(Your goal) Pictures in the data must not be copied, but everything else should be output exactly.

(Data in this exercise)
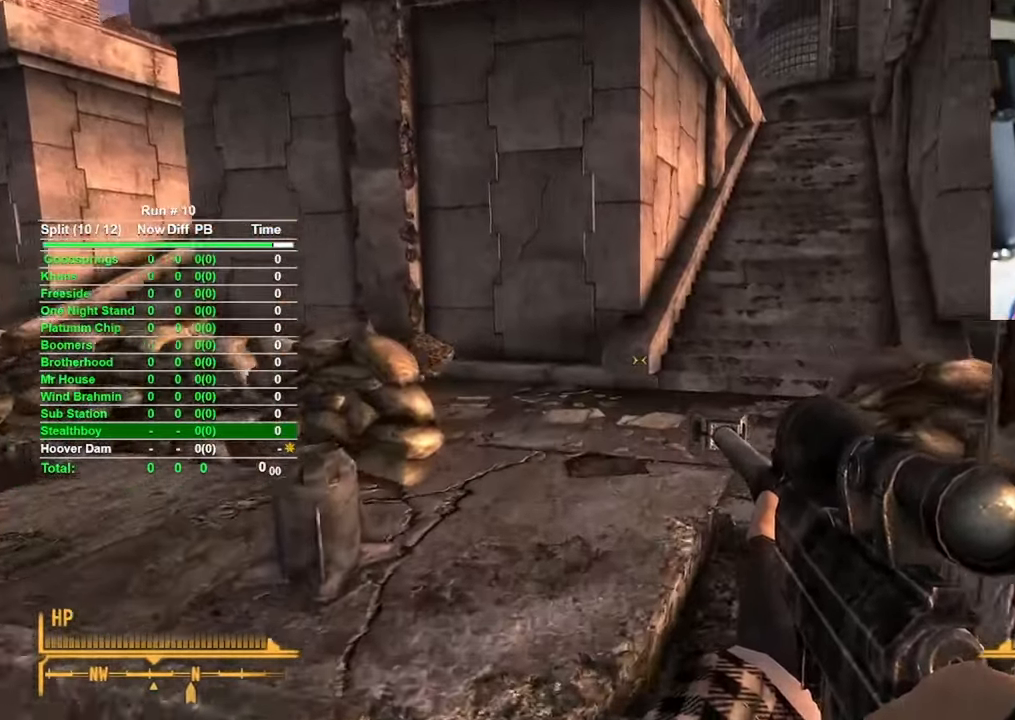
{"keys": ["w"], "mouse": [], "events": []}
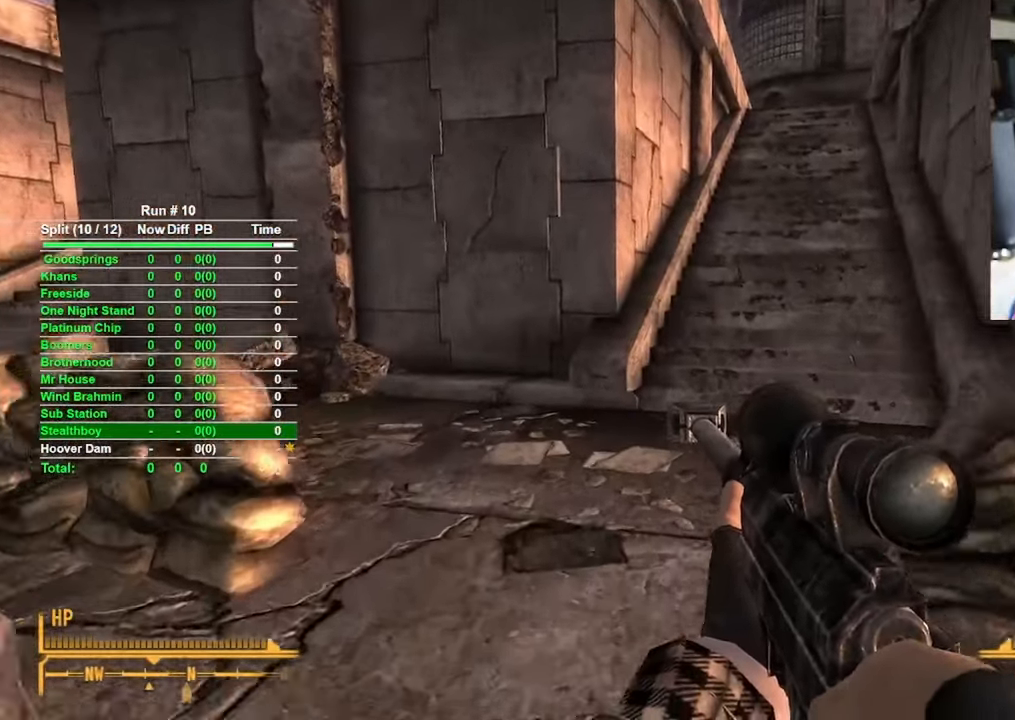
{"keys": ["w"], "mouse": [], "events": []}
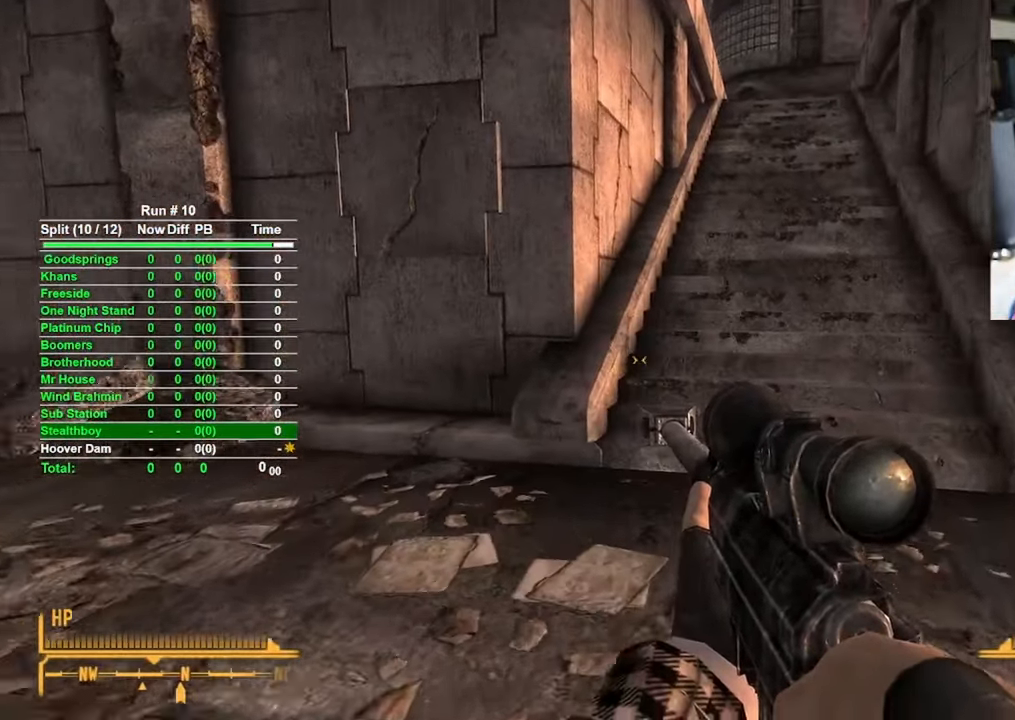
{"keys": ["w"], "mouse": [], "events": []}
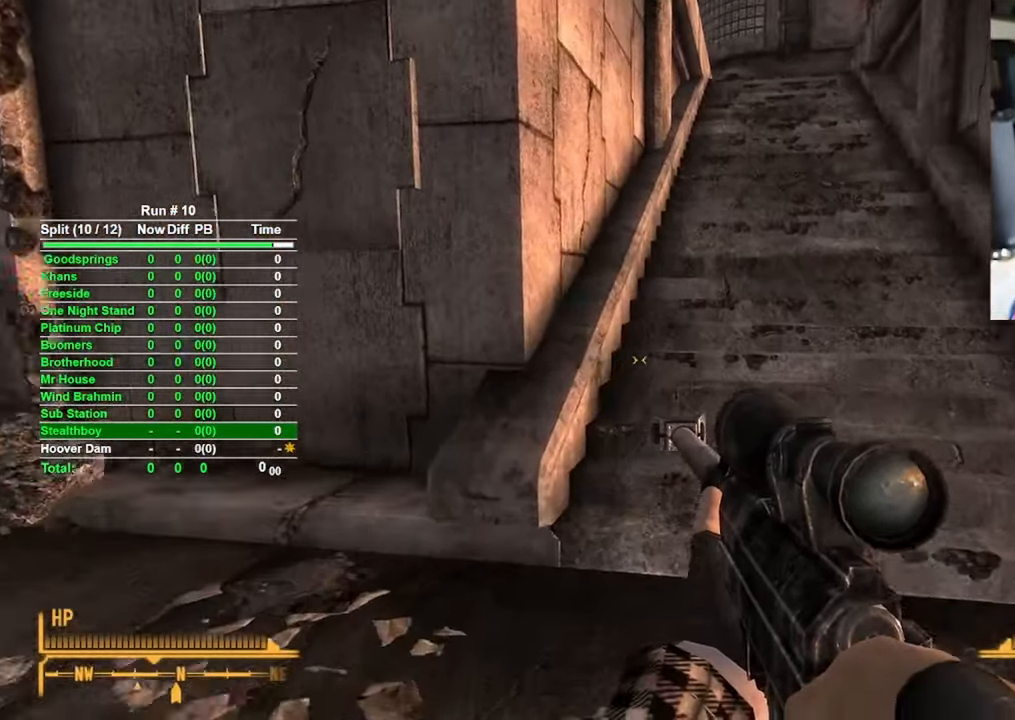
{"keys": ["w"], "mouse": [], "events": []}
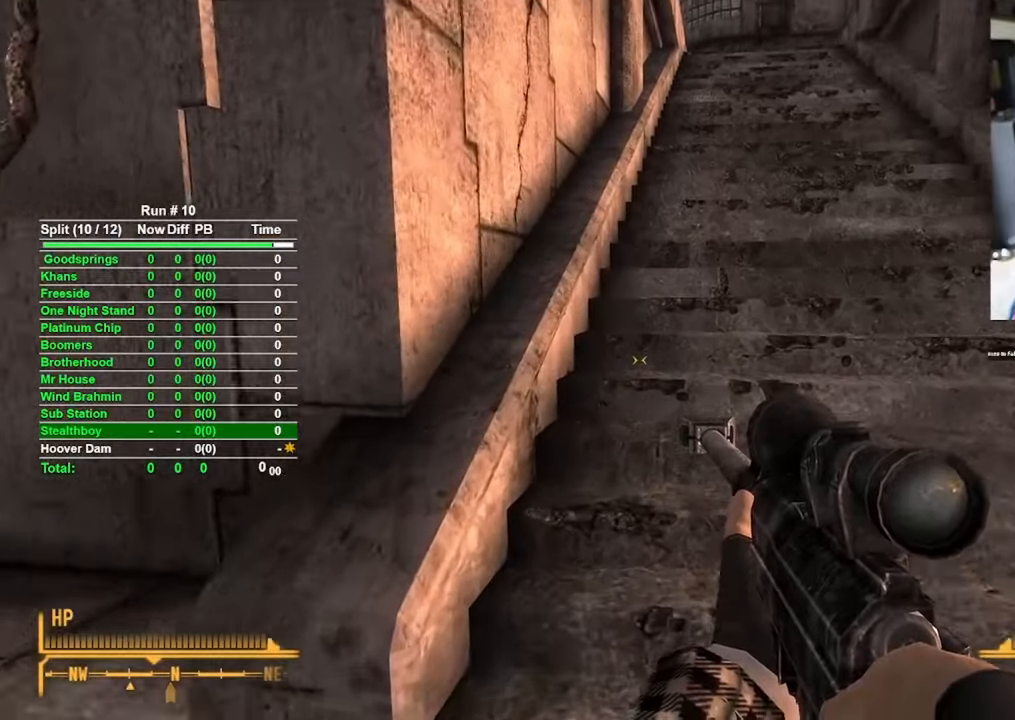
{"keys": ["w"], "mouse": [], "events": []}
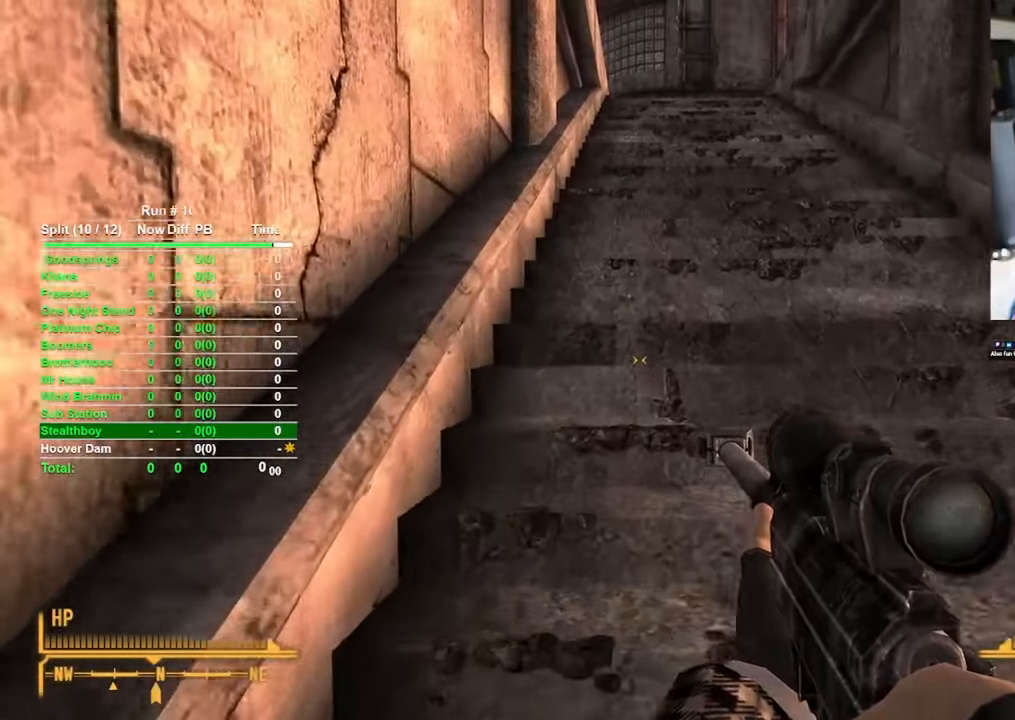
{"keys": ["w"], "mouse": [], "events": []}
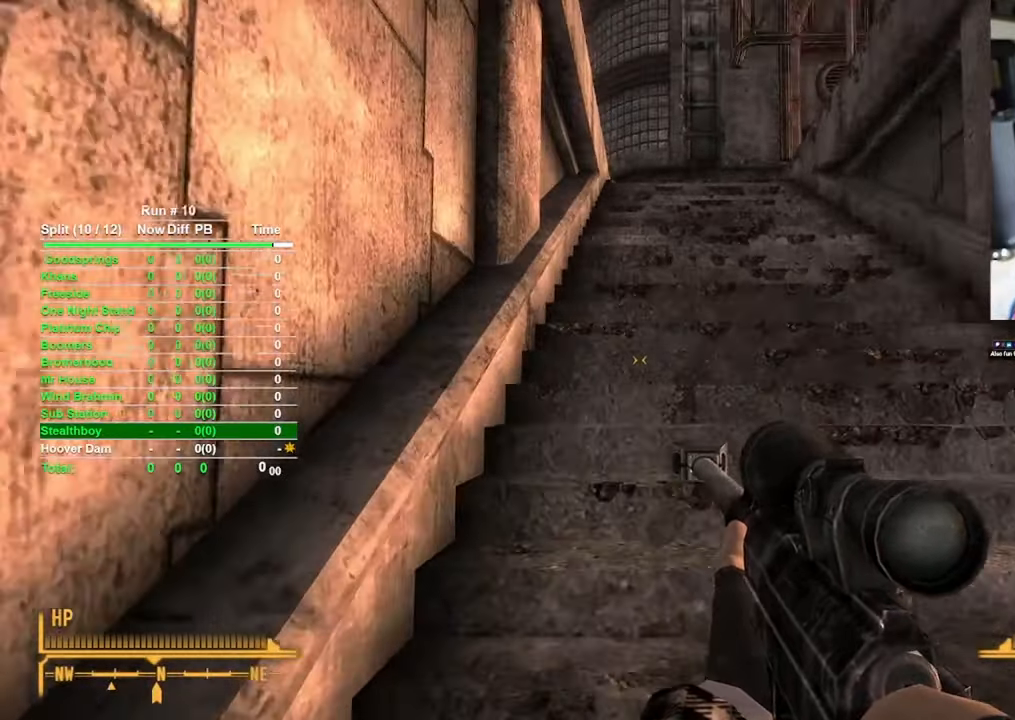
{"keys": ["w"], "mouse": [], "events": []}
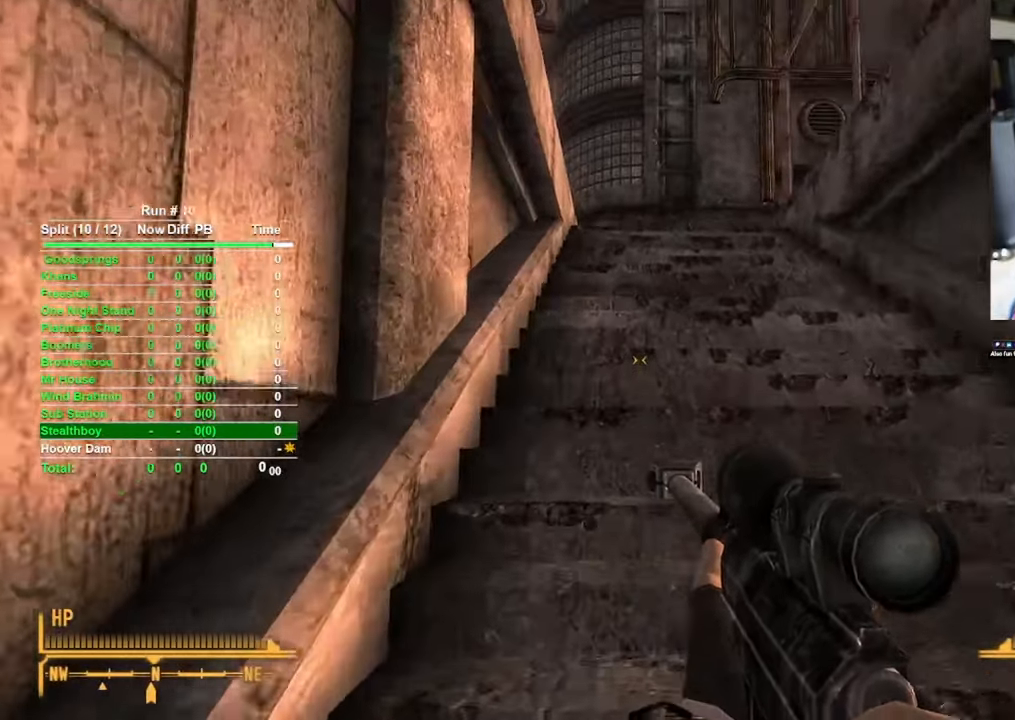
{"keys": ["w"], "mouse": [], "events": []}
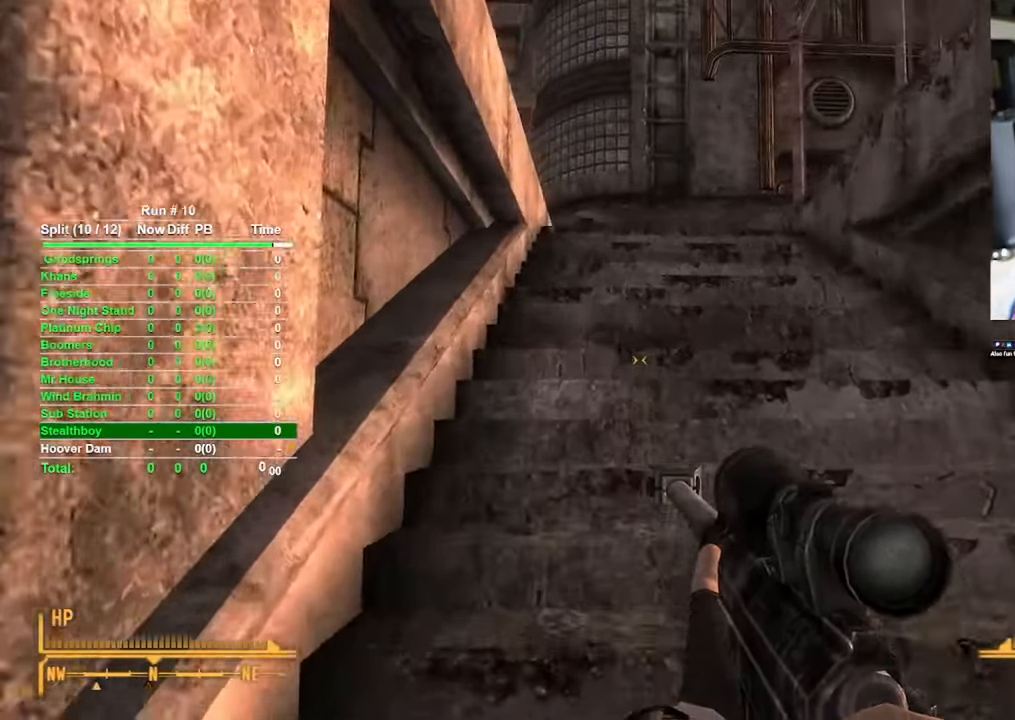
{"keys": ["w"], "mouse": [], "events": []}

(Task result)
{"keys": ["w"], "mouse": [], "events": []}
{"keys": ["w"], "mouse": [], "events": []}
{"keys": ["w"], "mouse": [], "events": []}
{"keys": ["w"], "mouse": [], "events": []}
{"keys": ["w"], "mouse": [], "events": []}
{"keys": ["w"], "mouse": [], "events": []}
{"keys": ["w"], "mouse": [], "events": []}
{"keys": ["w"], "mouse": [], "events": []}
{"keys": ["w"], "mouse": [], "events": []}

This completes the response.